# Full Moon Hikes



## redbirddog (Apr 23, 2010)

http://redbirddog.blogspot.com/2013/09/full-moon-hike-in-hills.html

Last month someone I met up in Briones told me to try a hike by moon light one day.
Yesterday was the day that Bailey, Chloe and I set out after the sun went down from the top of Briones Road out of Martinez. We travelled about 4 miles at dusk and then under the moonlight. Stayed out about 90 minutes. Often you can't see your dog(s) but their night vision is MUCH better than ours and they can see you. Just have to believe in your dogs.

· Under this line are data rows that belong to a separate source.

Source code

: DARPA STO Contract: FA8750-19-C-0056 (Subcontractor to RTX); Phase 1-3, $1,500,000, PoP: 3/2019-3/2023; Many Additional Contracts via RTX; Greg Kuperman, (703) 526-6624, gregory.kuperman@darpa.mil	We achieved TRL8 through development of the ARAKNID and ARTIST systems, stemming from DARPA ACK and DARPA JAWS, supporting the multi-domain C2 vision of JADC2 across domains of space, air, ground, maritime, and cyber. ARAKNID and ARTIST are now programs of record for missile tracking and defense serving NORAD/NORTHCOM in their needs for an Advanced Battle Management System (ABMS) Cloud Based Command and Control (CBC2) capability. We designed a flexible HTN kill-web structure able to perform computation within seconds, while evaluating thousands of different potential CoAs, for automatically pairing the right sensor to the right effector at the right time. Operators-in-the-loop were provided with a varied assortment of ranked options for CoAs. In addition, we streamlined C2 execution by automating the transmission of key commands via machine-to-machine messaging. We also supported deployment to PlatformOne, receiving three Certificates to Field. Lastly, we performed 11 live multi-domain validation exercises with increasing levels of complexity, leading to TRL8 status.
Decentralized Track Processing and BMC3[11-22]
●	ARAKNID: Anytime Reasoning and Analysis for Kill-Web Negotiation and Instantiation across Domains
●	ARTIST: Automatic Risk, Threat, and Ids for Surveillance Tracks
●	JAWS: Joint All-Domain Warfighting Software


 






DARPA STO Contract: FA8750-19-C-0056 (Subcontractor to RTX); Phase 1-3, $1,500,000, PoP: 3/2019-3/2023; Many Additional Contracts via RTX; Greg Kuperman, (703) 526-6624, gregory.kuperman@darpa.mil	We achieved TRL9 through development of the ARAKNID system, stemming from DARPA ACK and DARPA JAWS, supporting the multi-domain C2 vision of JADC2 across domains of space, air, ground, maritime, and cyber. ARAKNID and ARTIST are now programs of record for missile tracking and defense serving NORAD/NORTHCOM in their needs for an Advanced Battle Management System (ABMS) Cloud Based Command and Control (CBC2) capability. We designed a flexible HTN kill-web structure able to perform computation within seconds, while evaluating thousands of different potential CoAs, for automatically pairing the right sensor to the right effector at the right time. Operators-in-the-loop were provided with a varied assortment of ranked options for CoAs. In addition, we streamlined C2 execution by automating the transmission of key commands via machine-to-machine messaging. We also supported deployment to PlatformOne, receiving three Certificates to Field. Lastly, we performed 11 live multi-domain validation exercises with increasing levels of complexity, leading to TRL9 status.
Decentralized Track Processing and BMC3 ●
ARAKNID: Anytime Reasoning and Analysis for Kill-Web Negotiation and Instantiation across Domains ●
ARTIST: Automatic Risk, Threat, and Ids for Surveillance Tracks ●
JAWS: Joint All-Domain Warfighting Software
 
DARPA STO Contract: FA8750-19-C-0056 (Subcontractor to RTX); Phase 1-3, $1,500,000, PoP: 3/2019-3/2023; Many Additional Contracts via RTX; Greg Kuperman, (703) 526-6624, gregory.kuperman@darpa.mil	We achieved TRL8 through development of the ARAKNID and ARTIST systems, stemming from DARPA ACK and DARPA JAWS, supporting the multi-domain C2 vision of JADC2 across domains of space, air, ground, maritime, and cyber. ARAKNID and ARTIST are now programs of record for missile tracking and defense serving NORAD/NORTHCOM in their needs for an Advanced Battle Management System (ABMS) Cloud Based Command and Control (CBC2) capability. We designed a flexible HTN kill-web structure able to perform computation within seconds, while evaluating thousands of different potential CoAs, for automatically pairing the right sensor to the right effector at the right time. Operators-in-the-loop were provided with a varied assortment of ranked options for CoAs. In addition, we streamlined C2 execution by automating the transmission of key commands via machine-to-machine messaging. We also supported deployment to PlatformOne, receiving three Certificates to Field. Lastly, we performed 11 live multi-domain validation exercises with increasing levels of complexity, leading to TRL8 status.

If you have never tried it, it was worth it. Carry a good flashlight (along with a back-up) for when you are under the trees, but in open spaces there is plenty of light.

Happy trails.
Rod


----------



## texasred (Jan 29, 2012)

You picked the perfect time with a Harvest moon.


----------



## tknafox2 (Apr 2, 2013)

I guess I could call it hiking... around my neighborhood during this full moon... I Love it! Always feel like I'm the only one out 
When we do really hike at night in Mammoth, I have these little bobble lights that hang on the dogs collars.
Last Thanksgiving, we had 6 dogs with them on of different colors. it was hilarious, all you could see were these bobbing, running, jumping, standing little lights all over out there in the dark. But we knew where each dog was, they are great.
Must admit, last night I was so tired, I just watched it come up, with a glass of wine in hand, and admired it.
Maybe hike tonight...


----------



## Rudy (Oct 12, 2012)

Last few were 2am still getting some the endless sun

night can be 1 hour total darkness

and we were one of the 1st humans to walk on these paths

Sharing this with a once number 1 draft pic retired and Top Capt was the key 

lights out 1 hour maybe ;D


----------